INFORMATION>
* * *
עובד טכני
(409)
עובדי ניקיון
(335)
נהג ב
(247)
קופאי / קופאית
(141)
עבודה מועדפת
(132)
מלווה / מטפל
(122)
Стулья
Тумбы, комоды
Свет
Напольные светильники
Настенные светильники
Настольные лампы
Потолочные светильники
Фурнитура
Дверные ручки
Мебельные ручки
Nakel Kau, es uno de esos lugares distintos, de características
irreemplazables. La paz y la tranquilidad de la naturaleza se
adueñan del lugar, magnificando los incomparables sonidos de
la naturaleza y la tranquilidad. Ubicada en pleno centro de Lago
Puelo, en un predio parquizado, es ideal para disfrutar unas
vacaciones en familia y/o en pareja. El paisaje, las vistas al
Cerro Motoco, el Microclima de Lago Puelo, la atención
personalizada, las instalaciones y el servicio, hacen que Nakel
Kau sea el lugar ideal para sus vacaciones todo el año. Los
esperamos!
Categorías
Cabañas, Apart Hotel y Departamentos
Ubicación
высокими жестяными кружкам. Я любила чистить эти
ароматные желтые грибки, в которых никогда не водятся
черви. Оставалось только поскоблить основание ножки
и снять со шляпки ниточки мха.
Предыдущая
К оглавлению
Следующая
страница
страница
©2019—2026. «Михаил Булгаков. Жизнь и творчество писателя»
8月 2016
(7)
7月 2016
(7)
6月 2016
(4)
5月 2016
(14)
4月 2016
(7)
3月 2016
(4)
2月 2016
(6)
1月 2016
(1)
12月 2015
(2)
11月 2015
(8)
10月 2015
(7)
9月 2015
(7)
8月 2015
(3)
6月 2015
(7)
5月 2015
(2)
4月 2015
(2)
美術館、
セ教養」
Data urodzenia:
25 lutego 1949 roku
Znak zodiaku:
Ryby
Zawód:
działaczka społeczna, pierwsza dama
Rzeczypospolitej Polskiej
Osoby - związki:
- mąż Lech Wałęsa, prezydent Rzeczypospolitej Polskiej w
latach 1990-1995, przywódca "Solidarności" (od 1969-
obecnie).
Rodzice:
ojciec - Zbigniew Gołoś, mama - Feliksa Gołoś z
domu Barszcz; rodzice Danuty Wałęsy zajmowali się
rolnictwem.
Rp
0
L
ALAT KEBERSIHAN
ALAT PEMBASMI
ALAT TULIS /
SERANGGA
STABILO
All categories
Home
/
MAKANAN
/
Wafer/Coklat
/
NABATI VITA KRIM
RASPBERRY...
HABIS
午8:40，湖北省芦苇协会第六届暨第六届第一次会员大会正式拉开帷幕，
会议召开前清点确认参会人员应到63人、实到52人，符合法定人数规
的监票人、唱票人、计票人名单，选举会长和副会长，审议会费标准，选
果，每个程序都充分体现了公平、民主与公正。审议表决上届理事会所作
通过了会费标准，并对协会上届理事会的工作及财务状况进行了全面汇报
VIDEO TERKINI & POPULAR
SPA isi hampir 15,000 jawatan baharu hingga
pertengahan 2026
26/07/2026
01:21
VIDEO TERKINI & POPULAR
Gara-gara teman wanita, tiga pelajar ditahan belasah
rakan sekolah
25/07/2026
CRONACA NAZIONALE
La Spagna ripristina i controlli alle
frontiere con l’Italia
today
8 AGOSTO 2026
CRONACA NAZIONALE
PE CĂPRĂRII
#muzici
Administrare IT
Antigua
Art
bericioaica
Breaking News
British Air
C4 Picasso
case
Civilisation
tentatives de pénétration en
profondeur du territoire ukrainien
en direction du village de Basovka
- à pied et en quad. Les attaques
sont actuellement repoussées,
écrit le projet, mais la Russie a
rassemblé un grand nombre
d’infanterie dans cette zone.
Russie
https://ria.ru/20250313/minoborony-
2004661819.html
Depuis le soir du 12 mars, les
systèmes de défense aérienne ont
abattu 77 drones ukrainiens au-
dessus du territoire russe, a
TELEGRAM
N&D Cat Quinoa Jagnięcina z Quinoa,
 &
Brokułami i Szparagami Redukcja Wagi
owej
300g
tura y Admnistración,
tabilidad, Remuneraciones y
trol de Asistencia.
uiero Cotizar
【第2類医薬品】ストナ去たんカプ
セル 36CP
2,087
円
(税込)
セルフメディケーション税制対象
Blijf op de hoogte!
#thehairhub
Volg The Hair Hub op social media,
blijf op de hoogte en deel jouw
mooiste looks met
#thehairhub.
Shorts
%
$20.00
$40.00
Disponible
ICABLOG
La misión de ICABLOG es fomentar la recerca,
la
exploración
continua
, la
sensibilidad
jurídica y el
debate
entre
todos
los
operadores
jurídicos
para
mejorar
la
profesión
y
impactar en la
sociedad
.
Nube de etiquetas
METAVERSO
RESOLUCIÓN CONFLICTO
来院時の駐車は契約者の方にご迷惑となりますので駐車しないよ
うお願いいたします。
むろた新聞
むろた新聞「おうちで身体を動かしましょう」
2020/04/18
* * *
YOUR TASK> Check each line of the records for "ICABLOG" and copy the ones that contain it.

RESULT OF THIS TASK>
ICABLOG
La misión de ICABLOG es fomentar la recerca,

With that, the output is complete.